Ginger não dá atenção a ele. Ela nem sequer olha para ele. Seus olhos permanecem em mim, como se eu fosse a única pessoa na sala.

"Podemos continuar, William?", ela repete, e dessa vez sua voz está diferente. Está mais calma, mais suave, até mesmo... doce.

"Sim", respondo suavemente, e ela fica em silêncio por um momento.

Miller bufa, a cadeira ao lado da minha range quando ela se senta desconfortavelmente. Sua perna começa a se contorcer nervosamente, um tique que me irrita quase tanto quanto a presença dela.

"Ninguém está forçando você, podemos até continuar amanhã", diz Ginger, e seu tom parece quase compreensivo.

"Vamos lá, Ginger. Com merdas como essa, não há necessidade de delicadeza", desabafa Miller, batendo com o punho na mesa.

O som ecoa pela sala, mas eu permaneço imóvel. Ginger também não reage.
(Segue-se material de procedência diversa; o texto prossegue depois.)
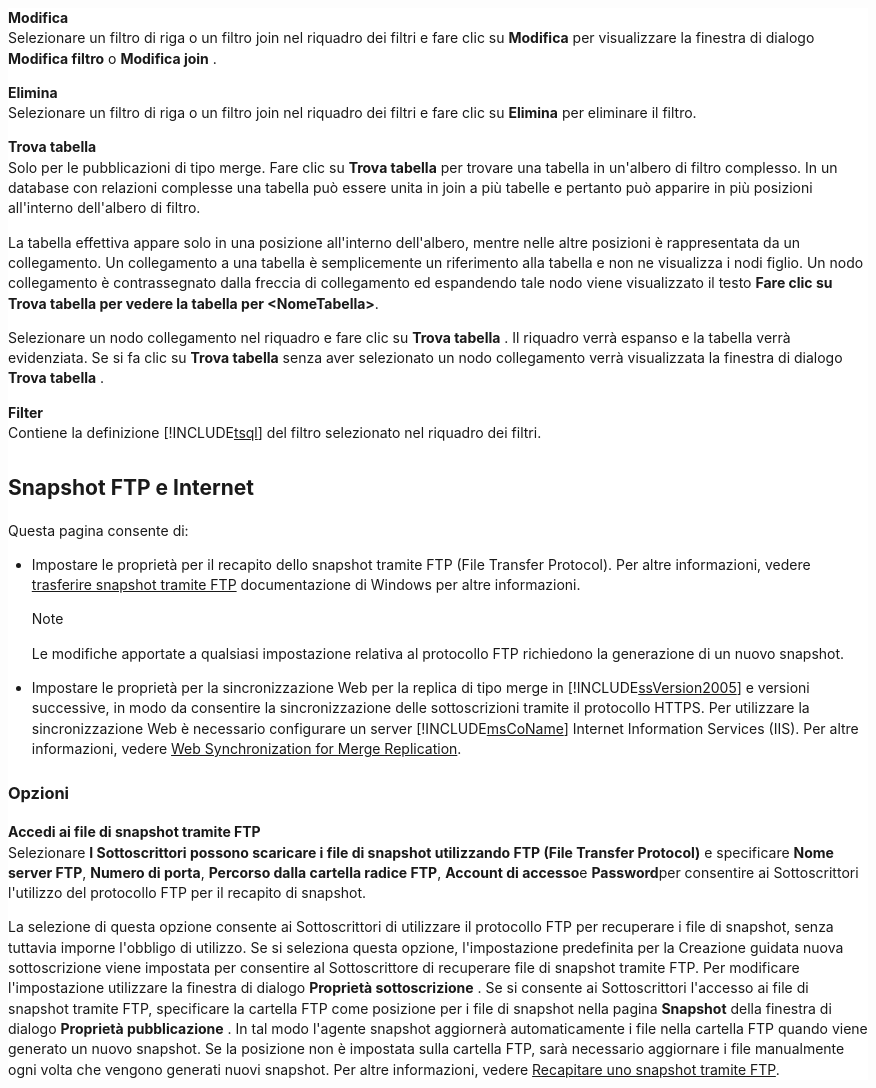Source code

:  **Modifica**  
 Selezionare un filtro di riga o un filtro join nel riquadro dei filtri e fare clic su **Modifica** per visualizzare la finestra di dialogo **Modifica filtro** o **Modifica join** .  
  
 **Elimina**  
 Selezionare un filtro di riga o un filtro join nel riquadro dei filtri e fare clic su **Elimina** per eliminare il filtro.  
  
 **Trova tabella**  
 Solo per le pubblicazioni di tipo merge. Fare clic su **Trova tabella** per trovare una tabella in un'albero di filtro complesso. In un database con relazioni complesse una tabella può essere unita in join a più tabelle e pertanto può apparire in più posizioni all'interno dell'albero di filtro.  
  
 La tabella effettiva appare solo in una posizione all'interno dell'albero, mentre nelle altre posizioni è rappresentata da un collegamento. Un collegamento a una tabella è semplicemente un riferimento alla tabella e non ne visualizza i nodi figlio. Un nodo collegamento è contrassegnato dalla freccia di collegamento ed espandendo tale nodo viene visualizzato il testo **Fare clic su Trova tabella per vedere la tabella per \<NomeTabella>**.  
  
 Selezionare un nodo collegamento nel riquadro e fare clic su **Trova tabella** . Il riquadro verrà espanso e la tabella verrà evidenziata. Se si fa clic su **Trova tabella** senza aver selezionato un nodo collegamento verrà visualizzata la finestra di dialogo **Trova tabella** .  
  
 **Filter**  
 Contiene la definizione [!INCLUDE[tsql](../../includes/tsql-md.md)] del filtro selezionato nel riquadro dei filtri.  

## <a name="ftp-snapshot-and-internet"></a>Snapshot FTP e Internet
  
Questa pagina consente di:  
  
-   Impostare le proprietà per il recapito dello snapshot tramite FTP (File Transfer Protocol). Per altre informazioni, vedere [trasferire snapshot tramite FTP](transfer-snapshots-through-ftp.md) documentazione di Windows per altre informazioni.  
  
    > [!NOTE]  
    >  Le modifiche apportate a qualsiasi impostazione relativa al protocollo FTP richiedono la generazione di un nuovo snapshot.  
  
-   Impostare le proprietà per la sincronizzazione Web per la replica di tipo merge in [!INCLUDE[ssVersion2005](../../includes/ssversion2005-md.md)] e versioni successive, in modo da consentire la sincronizzazione delle sottoscrizioni tramite il protocollo HTTPS. Per utilizzare la sincronizzazione Web è necessario configurare un server [!INCLUDE[msCoName](../../includes/msconame-md.md)] Internet Information Services (IIS). Per altre informazioni, vedere [Web Synchronization for Merge Replication](web-synchronization-for-merge-replication.md).  
  
### <a name="options"></a>Opzioni  
 **Accedi ai file di snapshot tramite FTP**  
 Selezionare **I Sottoscrittori possono scaricare i file di snapshot utilizzando FTP (File Transfer Protocol)** e specificare **Nome server FTP**, **Numero di porta**, **Percorso dalla cartella radice FTP**, **Account di accesso**e **Password**per consentire ai Sottoscrittori l'utilizzo del protocollo FTP per il recapito di snapshot.  
  
 La selezione di questa opzione consente ai Sottoscrittori di utilizzare il protocollo FTP per recuperare i file di snapshot, senza tuttavia imporne l'obbligo di utilizzo. Se si seleziona questa opzione, l'impostazione predefinita per la Creazione guidata nuova sottoscrizione viene impostata per consentire al Sottoscrittore di recuperare file di snapshot tramite FTP. Per modificare l'impostazione utilizzare la finestra di dialogo **Proprietà sottoscrizione** . Se si consente ai Sottoscrittori l'accesso ai file di snapshot tramite FTP, specificare la cartella FTP come posizione per i file di snapshot nella pagina **Snapshot** della finestra di dialogo **Proprietà pubblicazione** . In tal modo l'agente snapshot aggiornerà automaticamente i file nella cartella FTP quando viene generato un nuovo snapshot. Se la posizione non è impostata sulla cartella FTP, sarà necessario aggiornare i file manualmente ogni volta che vengono generati nuovi snapshot. Per altre informazioni, vedere [Recapitare uno snapshot tramite FTP](publish/deliver-a-snapshot-through-ftp.md).  
  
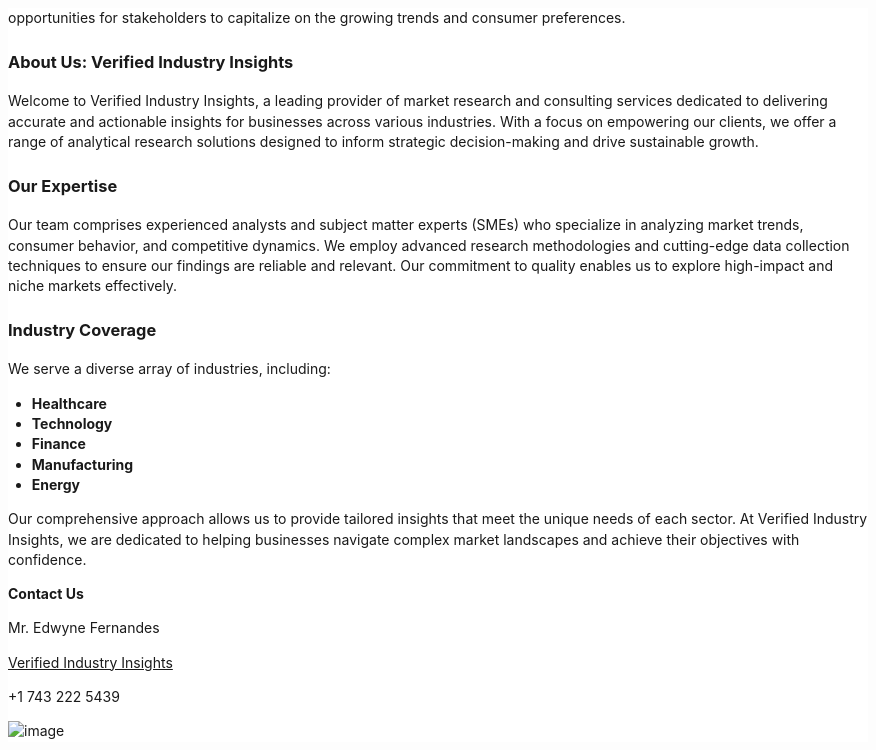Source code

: opportunities for stakeholders to capitalize on the growing trends and consumer preferences.</p><h3>About Us: Verified Industry Insights</h3><p>Welcome to Verified Industry Insights, a leading provider of market research and consulting services dedicated to delivering accurate and actionable insights for businesses across various industries. With a focus on empowering our clients, we offer a range of analytical research solutions designed to inform strategic decision-making and drive sustainable growth.</p><h3>Our Expertise</h3><p>Our team comprises experienced analysts and subject matter experts (SMEs) who specialize in analyzing market trends, consumer behavior, and competitive dynamics. We employ advanced research methodologies and cutting-edge data collection techniques to ensure our findings are reliable and relevant. Our commitment to quality enables us to explore high-impact and niche markets effectively.</p><h3>Industry Coverage</h3><p>We serve a diverse array of industries, including:</p><ul><li><strong>Healthcare</strong></li><li><strong>Technology</strong></li><li><strong>Finance</strong></li><li><strong>Manufacturing</strong></li><li><strong>Energy</strong></li></ul><p>Our comprehensive approach allows us to provide tailored insights that meet the unique needs of each sector. At Verified Industry Insights, we are dedicated to helping businesses navigate complex market landscapes and achieve their objectives with confidence.</p><p><strong>Contact Us</strong></p><p>Mr. Edwyne Fernandes</p><p><a href="https://www.verifiedindustryinsights.com/">Verified Industry Insights</a></p><p>+1 743 222 5439</p>
![image](https://github.com/user-attachments/assets/26ee19aa-2804-48c7-9411-575f1a92983d)
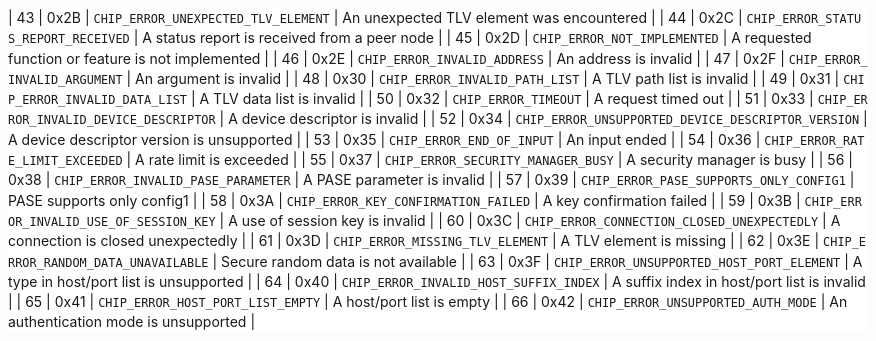 | 43      | 0x2B | `CHIP_ERROR_UNEXPECTED_TLV_ELEMENT`                  | An unexpected TLV element was encountered                                                                                                                                     |
| 44      | 0x2C | `CHIP_ERROR_STATUS_REPORT_RECEIVED`                  | A status report is received from a peer node                                                                                                                                  |
| 45      | 0x2D | `CHIP_ERROR_NOT_IMPLEMENTED`                         | A requested function or feature is not implemented                                                                                                                            |
| 46      | 0x2E | `CHIP_ERROR_INVALID_ADDRESS`                         | An address is invalid                                                                                                                                                         |
| 47      | 0x2F | `CHIP_ERROR_INVALID_ARGUMENT`                        | An argument is invalid                                                                                                                                                        |
| 48      | 0x30 | `CHIP_ERROR_INVALID_PATH_LIST`                       | A TLV path list is invalid                                                                                                                                                    |
| 49      | 0x31 | `CHIP_ERROR_INVALID_DATA_LIST`                       | A TLV data list is invalid                                                                                                                                                    |
| 50      | 0x32 | `CHIP_ERROR_TIMEOUT`                                 | A request timed out                                                                                                                                                           |
| 51      | 0x33 | `CHIP_ERROR_INVALID_DEVICE_DESCRIPTOR`               | A device descriptor is invalid                                                                                                                                                |
| 52      | 0x34 | `CHIP_ERROR_UNSUPPORTED_DEVICE_DESCRIPTOR_VERSION`   | A device descriptor version is unsupported                                                                                                                                    |
| 53      | 0x35 | `CHIP_ERROR_END_OF_INPUT`                            | An input ended                                                                                                                                                                |
| 54      | 0x36 | `CHIP_ERROR_RATE_LIMIT_EXCEEDED`                     | A rate limit is exceeded                                                                                                                                                      |
| 55      | 0x37 | `CHIP_ERROR_SECURITY_MANAGER_BUSY`                   | A security manager is busy                                                                                                                                                    |
| 56      | 0x38 | `CHIP_ERROR_INVALID_PASE_PARAMETER`                  | A PASE parameter is invalid                                                                                                                                                   |
| 57      | 0x39 | `CHIP_ERROR_PASE_SUPPORTS_ONLY_CONFIG1`              | PASE supports only config1                                                                                                                                                    |
| 58      | 0x3A | `CHIP_ERROR_KEY_CONFIRMATION_FAILED`                 | A key confirmation failed                                                                                                                                                     |
| 59      | 0x3B | `CHIP_ERROR_INVALID_USE_OF_SESSION_KEY`              | A use of session key is invalid                                                                                                                                               |
| 60      | 0x3C | `CHIP_ERROR_CONNECTION_CLOSED_UNEXPECTEDLY`          | A connection is closed unexpectedly                                                                                                                                           |
| 61      | 0x3D | `CHIP_ERROR_MISSING_TLV_ELEMENT`                     | A TLV element is missing                                                                                                                                                      |
| 62      | 0x3E | `CHIP_ERROR_RANDOM_DATA_UNAVAILABLE`                 | Secure random data is not available                                                                                                                                           |
| 63      | 0x3F | `CHIP_ERROR_UNSUPPORTED_HOST_PORT_ELEMENT`           | A type in host/port list is unsupported                                                                                                                                       |
| 64      | 0x40 | `CHIP_ERROR_INVALID_HOST_SUFFIX_INDEX`               | A suffix index in host/port list is invalid                                                                                                                                   |
| 65      | 0x41 | `CHIP_ERROR_HOST_PORT_LIST_EMPTY`                    | A host/port list is empty                                                                                                                                                     |
| 66      | 0x42 | `CHIP_ERROR_UNSUPPORTED_AUTH_MODE`                   | An authentication mode is unsupported                                                                                                                                         |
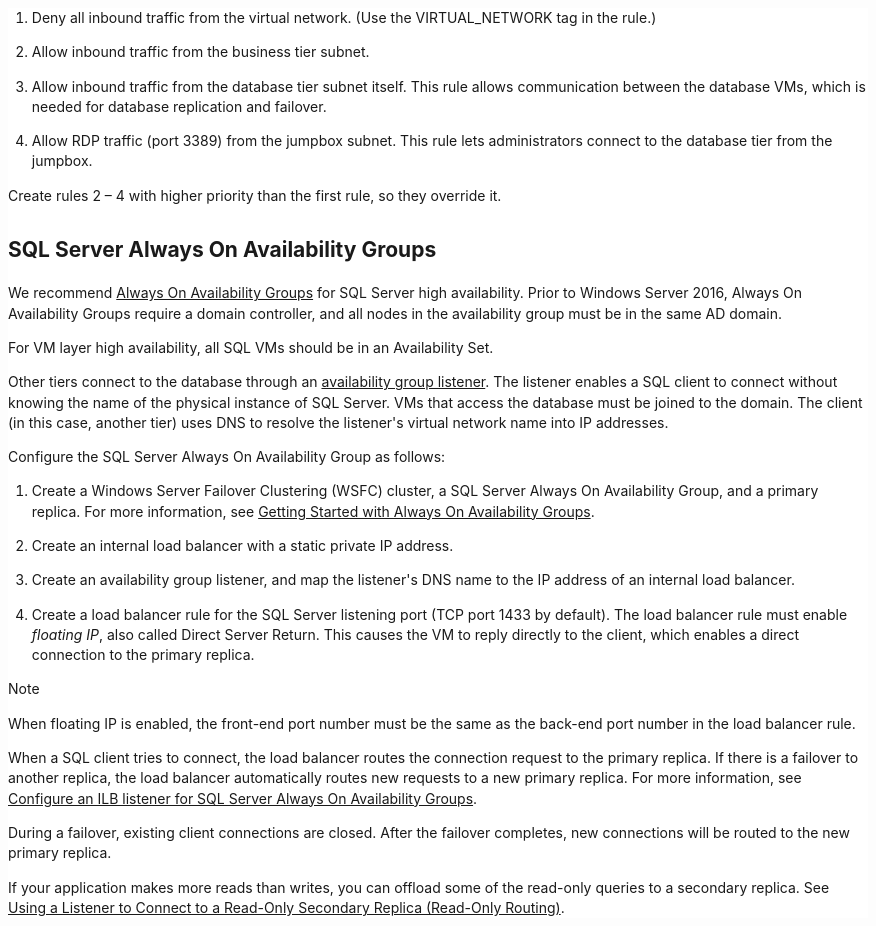 1.  Deny all inbound traffic from the virtual network. (Use the VIRTUAL_NETWORK tag in the rule.)

2.  Allow inbound traffic from the business tier subnet.

3.  Allow inbound traffic from the database tier subnet itself. This rule allows communication between the database VMs, which is needed for database replication and failover.

4.  Allow RDP traffic (port 3389) from the jumpbox subnet. This rule lets administrators connect to the database tier from the jumpbox.

Create rules 2 – 4 with higher priority than the first rule, so they override it.

## SQL Server Always On Availability Groups

We recommend [Always On Availability Groups](https://msdn.microsoft.com/library/hh510230.aspx) for SQL Server high availability. Prior to Windows Server 2016, Always On Availability Groups require a domain controller, and all nodes in the availability group must be in the same AD domain.

For VM layer high availability, all SQL VMs should be in an Availability Set.

Other tiers connect to the database through an [availability group listener](https://msdn.microsoft.com/library/hh213417.aspx). The listener enables a SQL client to connect without knowing the name of the physical instance of SQL Server. VMs that access the database must be joined to the domain. The client (in this case, another tier) uses DNS to resolve the listener's virtual network name into IP addresses.

Configure the SQL Server Always On Availability Group as follows:

1.  Create a Windows Server Failover Clustering (WSFC) cluster, a SQL Server Always On Availability Group, and a primary replica. For more information, see [Getting Started with Always On Availability Groups](https://msdn.microsoft.com/library/gg509118.aspx).

2.  Create an internal load balancer with a static private IP address.

3.  Create an availability group listener, and map the listener's DNS name to the IP address of an internal load balancer.

4.  Create a load balancer rule for the SQL Server listening port (TCP port 1433 by default). The load balancer rule must enable *floating IP*, also called Direct Server Return. This causes the VM to reply directly to the client, which enables a direct connection to the primary replica.

> [!Note]
> When floating IP is enabled, the front-end port number must be the same as the back-end port number in the load balancer rule.

When a SQL client tries to connect, the load balancer routes the connection request to the primary replica. If there is a failover to another replica, the load balancer automatically routes new requests to a new primary replica. For more information, see [Configure an ILB listener for SQL Server Always On Availability Groups](https://docs.microsoft.com/azure/virtual-machines/windows/sql/virtual-machines-windows-portal-sql-alwayson-int-listener).

During a failover, existing client connections are closed. After the failover completes, new connections will be routed to the new primary replica.

If your application makes more reads than writes, you can offload some of the read-only queries to a secondary replica. See [Using a Listener to Connect to a Read-Only Secondary Replica (Read-Only Routing)](https://technet.microsoft.com/library/hh213417.aspx#ConnectToSecondary).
Seus olhos não saem dos meus e, por um momento, me sinto preso naquele olhar. É estranho, inquietante, como se ela pudesse me ver como eu realmente sou.

"Eu lhe daria prisão perpétua, seu pedaço de merda", Miller exclama, e dessa vez ele faz isso com tanta malícia que suspeito que esteja tentando me provocar deliberadamente.

E ele consegue.

Quero colocar minhas mãos em seu pescoço, calá-lo de vez, mas tudo o que posso fazer é cerrar os punhos, com as algemas mordendo minha pele, e morder a língua para não reagir.

"De fato, para pessoas como você, somente a pena de morte se aplica!"

"Chega!" A voz de Ginger explode na sala, cortando o ar como um chicote.

Pela primeira vez, seus olhos se voltam para Miller. Seu olhar é glacial, cortante e não deixa espaço para resposta. Ele se levanta da cadeira com uma determinação que preenche a sala, dá a volta na mesa e se aproxima da porta com passos determinados.

"Quero você fora daqui", diz ele, com um tom seco e autoritário.

"Está brincando?" Miller se levanta, visivelmente descontente. "Não vou deixá-la sozinha com esse lunático criminoso."

Ginger se vira para ele, com as mãos nos quadris, o olhar parecendo que poderia incinerar. "Prefiro ficar sozinha com esse lunático criminoso e fazer meu trabalho do que ouvir sua voz de merda novamente."

Ela abre a porta e bate com o pé no chão, como se quisesse enfatizar sua decisão. "Pare de ser um idiota e saia do meu caminho!"

"Não!", retruca Miller, com o rosto roxo.

"Vou pedir que você seja dispensado de suas funções", ela responde sem hesitar.

"Você só estaria me fazendo um favor", ele desabafa, mas a tensão é palpável.

"Vá para fora, Thomas", conclui Ginger, com um tom tão frio que não deixa espaço para mais discussões.

Miller se levanta, passa por mim e me examina com um olhar cheio de desprezo. Eu o ignoro, com o olhar fixo em Ginger, que permanece imóvel ao lado da porta, com sua presença preenchendo a sala mesmo depois de Miller ter saído.

E, por um momento, naquele silêncio, eu me pergunto o que a torna tão diferente das outras.